Les dirigeants présents lors de ce Forum articuleront leurs discussions autour de quatre piliers thématiques, dont le premier se concentrera sur l'établissement de structures institutionnelles et de gouvernance efficaces. Bien que des progrès aient été réalisés en termes de réformes institutionnelles en Afrique, ceux-ci demeurent relativement inégaux sur le continent. Les initiatives d'intégration régionale ne se traduisent pas toujours par des politiques nationales, ce qui ralentit le rythme des réformes. Le résultat des diverses élections qui doivent se tenir dans plus de 20 pays en 2010 et en 2011 sera un bon indicateur de la manière dont la démocratie a progressé en Afrique.

La paix et la stabilité vont souvent de pair avec les pratiques démocratiques. Les conflits en Afrique sont associés à des gouvernements autocratiques, qui ne constituent pas forcément en soi un obstacle à la croissance économique. Ce qu'ils incarnent, en revanche, c'est un manque de transparence, qui se reflète dans la mauvaise gestion des ressources naturelles et qui entrave sérieusement les progrès de développement et les opportunités d'investissement.

Le pouvoir aux jeunes

L'autonomisation des femmes et des jeunes constitue le deuxième pilier thématique du Forum. La situation des femmes s'est fortement améliorée en Afrique, à mesure que des lois ont été adoptées afin de leur conférer plus de droits. Cependant, les progrès sont inégaux sur le continent et la discrimination fondée sur le sexe reste malgré tout très présente dans le droit et les coutumes.
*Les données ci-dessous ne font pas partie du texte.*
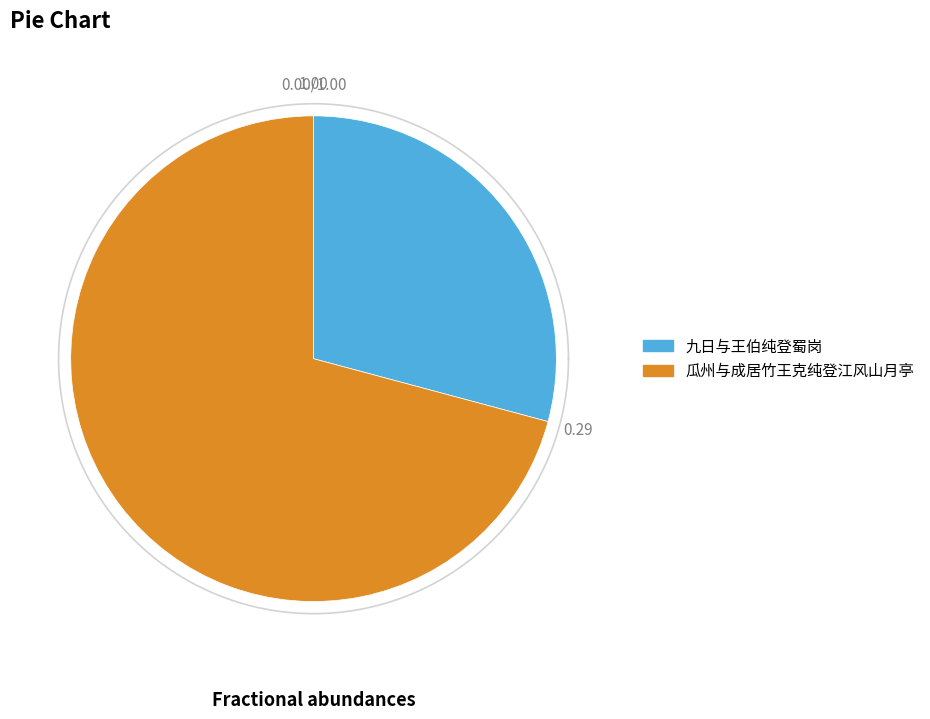

True or false: 九日与王伯纯登蜀岗 accounts for 29% of the total.

True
Le Rwanda est un exemple frappant de la transformation observée en Afrique. En 2008, il est devenu le premier pays au monde à avoir élu une majorité de femmes au parlement.

Plus de 60 % de la population africaine est âgée de moins de 25 ans. Les talents de cette part importante de la population doivent être cultivés et exploités pour former les générations politiques de demain. C'est pourquoi, en marge du Forum, se tiendra le sommet des Young Global Leaders, où plus de 200 jeunes dirigeants issus du monde entier se réuniront pour débattre de la question.
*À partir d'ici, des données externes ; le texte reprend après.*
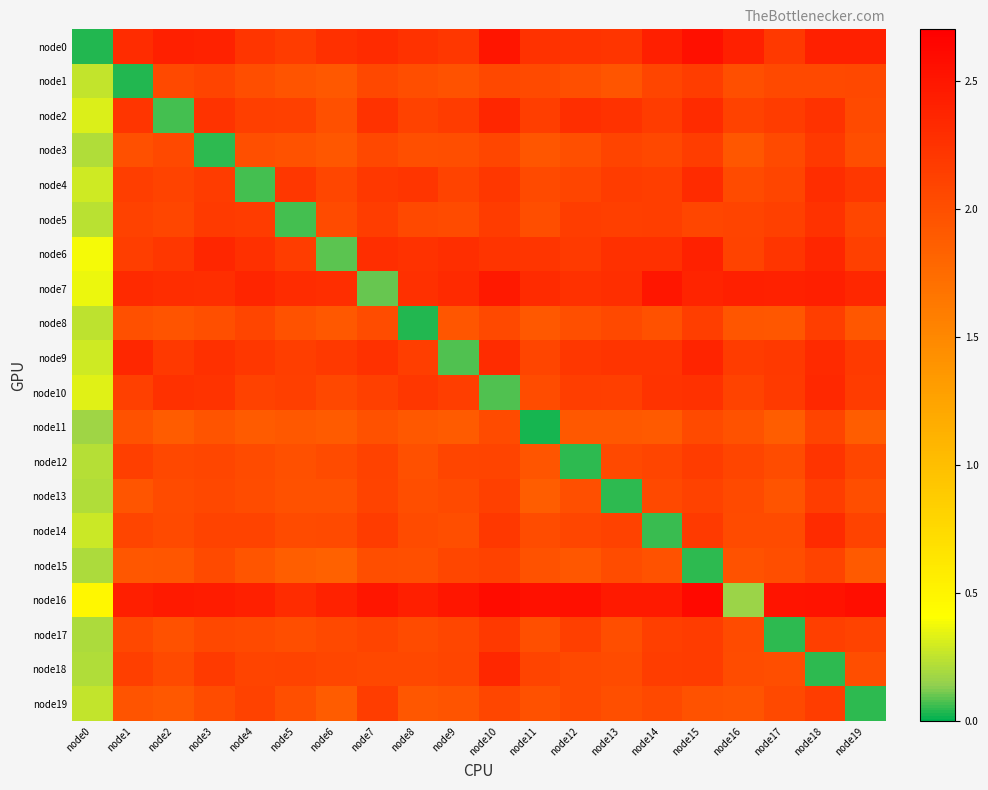

List the labels in order of node17 value, smallest first.

node17, node0, node2, node11, node13, node5, node8, node16, node4, node6, node3, node1, node9, node7, node19, node12, node14, node18, node15, node10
Le problème de la croissance

Pour assurer la croissance, l'Afrique doit disposer de produits à vendre et de marchés sur lesquels les vendre. Cependant, au cours des 50 dernières années, la part de l'Afrique dans le commerce mondial n'a pas augmenté. Bien que les négociations commerciales tels que le récent cycle de Doha et le système global de préférences commerciales entre pays en développement permettent aux étrangers d'accéder au marché, l'offre africaine sur le continent et au-delà reste très limitée. Il s'agit du troisième pilier thématique qui sera abordé par les délégués lors du FME sur l'Afrique.
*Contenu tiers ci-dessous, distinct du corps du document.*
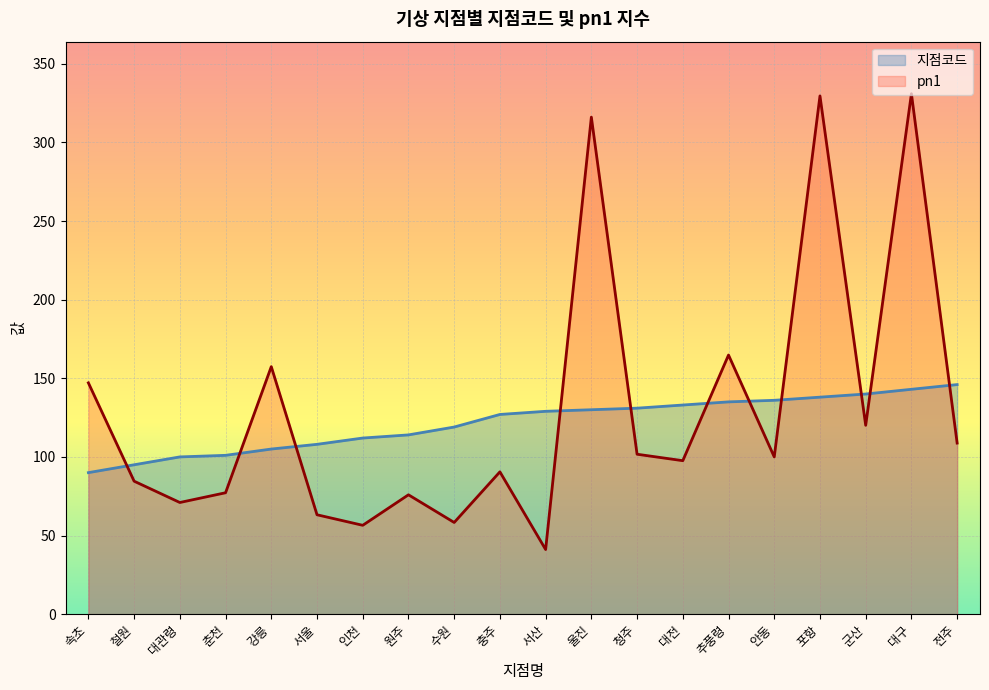

What is the label of the 3rd point from the left?

대관령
Il est inquiétant qu'en dépit de la richesse dont jouit l'Afrique en termes de potentiel agricole, de nombreux pays africains continuent à importer la majeure partie de leurs denrées alimentaires.

Le secteur des TIC constitue néanmoins un signe encourageant dans les économies africaines en développement. Ces dernières années, l'Afrique a connu une sorte de révolution dans le domaine des TIC, en particulier dans le secteur de la téléphonie mobile (bien que l'accès à l'internet n'enregistre pas une croissance correspondante). Cette progression s'explique par un environnement commercial compétitif, qui a permis aux entreprises de prospérer et s'est traduit en avantages économiques dans plusieurs régions d'Afrique.

Garantir les investissements

Jusqu'il y a peu, les investissements étaient plus nombreux en Amérique latine et en Asie du Sud qu'en Afrique. Ce désintérêt pour l'Afrique s'expliquait par le climat défavorable aux investissements que beaucoup percevaient comme intrinsèquement lié à ce continent compte tenu des risques associés à la situation politique ou aux problèmes environnementaux. Cependant, l'investissement connaît aujourd'hui un nouvel essor, principalement grâce à la Chine ainsi qu'aux réformes qui ont été mises en œuvre un peu partout sur le continent en vue de réduire la perception des risques.

Ce nouvel élan s'explique également par le fait que les investisseurs conditionnent désormais tout investissement éventuel à un respect des normes internationales.

Les trois journées de débat qui se tiendront à Dar es Salaam dans le cadre du Forum seront l'occasion de discuter de ces questions et d'autres toutes aussi importantes.